# Forum > News > Help & Support > Report Bugs >  Cant get to certain sections

## Maisteri

I dont know what causes this problem but for example i cant get to Site News section or Graphics section. Few others seemed to have this problem also.

----------


## Unholyshaman

Thanks for reporting it, most are aware of it now (for example I can't even enter the staff lounge atm)

----------


## iiNfamous

I'm having the same problem. :/

----------


## xedok

Same problem here with model editing section.

----------


## Barrt73Rus

i can't see bots and programms section, redirect me to main forum page

----------


## tsaiflol

I'm also having this problem, redirects me to the forum page when I click on any model edit thread

----------


## gulsrb

same here <filler>

----------


## Killalots

*Same. Just to reiterate the OP's post.*

----------


## jokovix

cuz i cant get in other forums sections i hope i can ask here something
when i wanna download honorbuddy the page says it cant dispday the page does anyone else got that problem ? is it a tempolary problem ?

----------


## noes

Same Here D:

----------


## suicidity

The one day i dare to gaze at the graphics section... And it breaks.

----------


## jokovix

> Same Here D:


was that an answer on my question ?

----------


## wuutwuut

> Same problem here with model editing section.


same :/ whats happening?

----------


## Onelord

I have the same problem..

----------


## gulsrb

fixed for me

----------


## Maisteri

Apparently Apoc fixed this problem.:biggthumpup:

----------


## Apoc

Yes. Due to me messing around with new PHP cachers (to make the site a bit more snappy, and resolve some other issues), VBSEO dumped its settings, and decided it didn't want to play nice anymore.

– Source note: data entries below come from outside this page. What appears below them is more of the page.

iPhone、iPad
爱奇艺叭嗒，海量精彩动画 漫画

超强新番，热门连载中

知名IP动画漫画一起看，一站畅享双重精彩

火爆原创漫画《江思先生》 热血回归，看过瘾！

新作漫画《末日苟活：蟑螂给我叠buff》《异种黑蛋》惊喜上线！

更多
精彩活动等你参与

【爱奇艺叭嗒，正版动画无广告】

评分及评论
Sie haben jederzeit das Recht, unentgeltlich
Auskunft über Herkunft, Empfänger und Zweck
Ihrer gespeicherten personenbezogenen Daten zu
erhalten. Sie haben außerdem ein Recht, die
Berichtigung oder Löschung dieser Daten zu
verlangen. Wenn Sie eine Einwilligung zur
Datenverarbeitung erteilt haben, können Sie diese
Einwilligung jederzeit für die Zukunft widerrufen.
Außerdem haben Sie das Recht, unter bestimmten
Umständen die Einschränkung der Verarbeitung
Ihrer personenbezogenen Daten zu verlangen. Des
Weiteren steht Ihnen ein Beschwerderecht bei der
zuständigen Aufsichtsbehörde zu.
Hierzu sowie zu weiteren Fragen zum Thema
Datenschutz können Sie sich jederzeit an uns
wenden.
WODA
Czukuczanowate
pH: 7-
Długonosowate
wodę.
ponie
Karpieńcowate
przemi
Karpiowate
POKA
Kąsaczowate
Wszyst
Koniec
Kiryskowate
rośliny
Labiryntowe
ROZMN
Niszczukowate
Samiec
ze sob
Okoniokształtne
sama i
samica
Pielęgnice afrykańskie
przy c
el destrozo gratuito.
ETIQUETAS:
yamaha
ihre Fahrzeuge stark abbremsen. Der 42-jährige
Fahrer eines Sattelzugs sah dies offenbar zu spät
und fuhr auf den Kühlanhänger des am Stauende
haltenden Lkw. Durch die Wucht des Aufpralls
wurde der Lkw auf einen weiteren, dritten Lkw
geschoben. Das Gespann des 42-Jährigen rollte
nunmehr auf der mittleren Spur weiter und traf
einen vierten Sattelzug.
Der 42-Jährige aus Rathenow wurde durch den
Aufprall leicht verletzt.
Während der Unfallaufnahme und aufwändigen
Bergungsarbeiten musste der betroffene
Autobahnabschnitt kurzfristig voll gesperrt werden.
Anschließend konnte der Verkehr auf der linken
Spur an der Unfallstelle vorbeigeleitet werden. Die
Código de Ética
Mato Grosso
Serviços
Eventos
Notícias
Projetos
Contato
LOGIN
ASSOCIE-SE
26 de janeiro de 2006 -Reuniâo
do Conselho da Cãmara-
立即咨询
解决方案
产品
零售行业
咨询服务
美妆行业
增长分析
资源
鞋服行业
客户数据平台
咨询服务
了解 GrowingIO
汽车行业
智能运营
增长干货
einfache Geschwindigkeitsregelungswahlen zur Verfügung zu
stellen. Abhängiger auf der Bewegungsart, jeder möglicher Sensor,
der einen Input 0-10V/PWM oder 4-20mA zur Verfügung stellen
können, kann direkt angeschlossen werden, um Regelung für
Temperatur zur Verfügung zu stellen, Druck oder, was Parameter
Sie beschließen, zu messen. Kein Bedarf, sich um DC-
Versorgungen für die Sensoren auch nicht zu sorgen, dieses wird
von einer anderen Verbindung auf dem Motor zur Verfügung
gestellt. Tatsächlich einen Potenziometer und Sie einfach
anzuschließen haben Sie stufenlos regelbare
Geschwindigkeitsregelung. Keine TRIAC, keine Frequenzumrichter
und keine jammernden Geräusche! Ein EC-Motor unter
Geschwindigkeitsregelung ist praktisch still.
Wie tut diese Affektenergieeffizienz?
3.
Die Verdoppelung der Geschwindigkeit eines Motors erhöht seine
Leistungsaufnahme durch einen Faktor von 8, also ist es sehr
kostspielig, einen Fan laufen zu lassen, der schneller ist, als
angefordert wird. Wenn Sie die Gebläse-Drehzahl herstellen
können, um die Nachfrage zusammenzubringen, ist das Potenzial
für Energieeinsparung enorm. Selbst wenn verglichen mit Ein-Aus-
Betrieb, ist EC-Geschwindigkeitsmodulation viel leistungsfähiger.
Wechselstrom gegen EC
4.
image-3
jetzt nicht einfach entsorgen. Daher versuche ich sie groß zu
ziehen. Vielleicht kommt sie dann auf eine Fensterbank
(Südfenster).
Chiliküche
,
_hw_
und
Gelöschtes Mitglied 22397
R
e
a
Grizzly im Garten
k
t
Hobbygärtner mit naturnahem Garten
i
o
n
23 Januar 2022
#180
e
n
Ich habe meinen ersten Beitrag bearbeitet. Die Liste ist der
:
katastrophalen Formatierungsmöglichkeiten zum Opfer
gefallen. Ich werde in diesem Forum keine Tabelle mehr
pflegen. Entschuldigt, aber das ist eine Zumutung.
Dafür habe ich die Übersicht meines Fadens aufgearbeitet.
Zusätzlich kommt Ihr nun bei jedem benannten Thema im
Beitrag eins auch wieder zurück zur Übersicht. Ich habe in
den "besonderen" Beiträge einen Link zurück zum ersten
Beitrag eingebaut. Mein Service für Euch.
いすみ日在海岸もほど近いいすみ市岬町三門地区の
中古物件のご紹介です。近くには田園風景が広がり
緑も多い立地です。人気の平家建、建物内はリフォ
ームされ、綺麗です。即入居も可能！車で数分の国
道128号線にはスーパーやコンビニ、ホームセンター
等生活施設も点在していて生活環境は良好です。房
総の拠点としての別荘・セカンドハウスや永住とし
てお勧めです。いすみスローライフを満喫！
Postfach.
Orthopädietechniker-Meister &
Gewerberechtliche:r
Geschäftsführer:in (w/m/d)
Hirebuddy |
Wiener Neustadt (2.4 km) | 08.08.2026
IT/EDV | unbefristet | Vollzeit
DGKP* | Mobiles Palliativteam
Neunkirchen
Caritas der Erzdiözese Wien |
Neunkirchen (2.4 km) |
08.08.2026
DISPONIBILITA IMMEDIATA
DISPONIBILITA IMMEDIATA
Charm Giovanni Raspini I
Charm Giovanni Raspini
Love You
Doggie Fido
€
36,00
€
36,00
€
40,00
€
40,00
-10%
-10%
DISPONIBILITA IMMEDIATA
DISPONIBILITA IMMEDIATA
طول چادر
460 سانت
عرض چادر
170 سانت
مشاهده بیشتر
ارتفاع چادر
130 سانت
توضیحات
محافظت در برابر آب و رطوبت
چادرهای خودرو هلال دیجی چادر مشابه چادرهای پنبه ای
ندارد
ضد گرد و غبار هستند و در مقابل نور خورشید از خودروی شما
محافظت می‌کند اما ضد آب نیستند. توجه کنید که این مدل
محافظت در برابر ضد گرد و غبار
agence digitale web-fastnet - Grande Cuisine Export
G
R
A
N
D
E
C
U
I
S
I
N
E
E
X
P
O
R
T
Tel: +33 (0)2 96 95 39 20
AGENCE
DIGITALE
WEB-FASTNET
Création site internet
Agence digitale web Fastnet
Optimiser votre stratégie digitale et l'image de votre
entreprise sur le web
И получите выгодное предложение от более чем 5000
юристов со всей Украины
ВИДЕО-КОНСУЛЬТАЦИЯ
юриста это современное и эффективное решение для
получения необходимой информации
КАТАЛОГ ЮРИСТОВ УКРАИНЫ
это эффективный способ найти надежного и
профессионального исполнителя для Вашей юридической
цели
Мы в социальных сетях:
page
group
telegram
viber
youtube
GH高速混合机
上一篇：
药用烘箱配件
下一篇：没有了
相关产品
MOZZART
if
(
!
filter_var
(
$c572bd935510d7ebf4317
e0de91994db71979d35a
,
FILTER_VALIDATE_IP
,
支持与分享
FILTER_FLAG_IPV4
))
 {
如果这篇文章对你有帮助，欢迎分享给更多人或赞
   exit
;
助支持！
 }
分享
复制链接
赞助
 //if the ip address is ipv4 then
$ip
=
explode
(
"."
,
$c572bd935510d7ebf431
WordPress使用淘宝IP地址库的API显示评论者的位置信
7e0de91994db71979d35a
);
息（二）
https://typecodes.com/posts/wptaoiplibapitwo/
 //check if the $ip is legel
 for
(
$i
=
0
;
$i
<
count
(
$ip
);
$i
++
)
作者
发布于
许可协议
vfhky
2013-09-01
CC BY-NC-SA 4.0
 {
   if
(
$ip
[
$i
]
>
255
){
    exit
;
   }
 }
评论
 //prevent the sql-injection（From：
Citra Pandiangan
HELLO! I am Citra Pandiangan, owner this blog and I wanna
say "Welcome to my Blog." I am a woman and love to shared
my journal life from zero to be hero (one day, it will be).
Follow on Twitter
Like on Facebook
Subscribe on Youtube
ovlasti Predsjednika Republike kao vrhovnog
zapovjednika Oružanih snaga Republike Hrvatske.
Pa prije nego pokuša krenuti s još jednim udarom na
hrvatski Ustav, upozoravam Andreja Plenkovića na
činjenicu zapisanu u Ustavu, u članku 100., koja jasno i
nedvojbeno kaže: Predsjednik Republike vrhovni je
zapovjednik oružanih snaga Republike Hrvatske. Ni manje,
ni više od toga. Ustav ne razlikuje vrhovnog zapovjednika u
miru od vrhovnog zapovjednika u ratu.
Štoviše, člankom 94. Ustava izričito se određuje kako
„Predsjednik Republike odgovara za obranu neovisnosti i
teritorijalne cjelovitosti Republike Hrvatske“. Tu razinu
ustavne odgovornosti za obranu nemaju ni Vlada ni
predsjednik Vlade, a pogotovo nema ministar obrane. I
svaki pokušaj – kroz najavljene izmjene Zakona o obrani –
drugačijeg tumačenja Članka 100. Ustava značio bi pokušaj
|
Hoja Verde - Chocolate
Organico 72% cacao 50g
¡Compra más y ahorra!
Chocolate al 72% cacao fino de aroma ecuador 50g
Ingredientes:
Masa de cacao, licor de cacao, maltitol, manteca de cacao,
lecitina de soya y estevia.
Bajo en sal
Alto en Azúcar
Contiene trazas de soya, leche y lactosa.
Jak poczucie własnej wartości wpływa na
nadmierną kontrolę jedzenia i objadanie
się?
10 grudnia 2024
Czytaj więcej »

The issue is fixed, and hopefully prevented from happening again.

----------


## mistertee

Maybe its just me but its doing the same thing again. I cleared my local cache and all :confused:

----------


## The-Eradicator

> Maybe its just me but its doing the same thing again. I cleared my local cache and all :confused:


Same, for the programming section.

----------


## pavis

I can't get in the suggetion forum

----------


## KOS0937

Can't enter Bots and Programs / Model Editing. Have been browsing here a few hours ago though...

----------


## Ronnyv1

still broken cant get into bots n programs section

----------


## Kazin420

Seems to be working fine for me now. Thanks for fixing it! =)

----------


## 186eclipse

i still cant get in there :s

----------


## Nommy

It's broken again, damn i wanted to look for a nice bott now  :Frown:

----------


## kim3k

same here :/

----------


## Pipson

i cant acess certain areas :S

----------


## dudesalot

Cant get into model edits,graphics, alot of stuff. REally annoying  :Frown:

----------


## KOS0937

It's working again for me.... Is it me or is this a bit random? oO

----------


## Hunterplay

Yeh. Seems to be fine now.

----------


## Sneakylemons

*Its not working on the SC2 forum either, was told a fix was inc but it never came =( you should check that out too*

----------


## Barrt73Rus

i got this problem again

----------


## YaGa

me² :>
sometimes it works but sometimes i'll be redirectet to the main page everytime..

----------


## Kiev

*I am more than sure that Apoc knows about this, you do not need to keep on telling us.*

----------


## DrWho1988

I'm having the same problem. I can't get into the model editing section it just keeps putting me back at the main page.

----------


## unclesam77

cant get inside bots and programs site....
pls fix it

----------


## Apoc

Fixed... again...

Trying to track down why it keeps flushing itself.

----------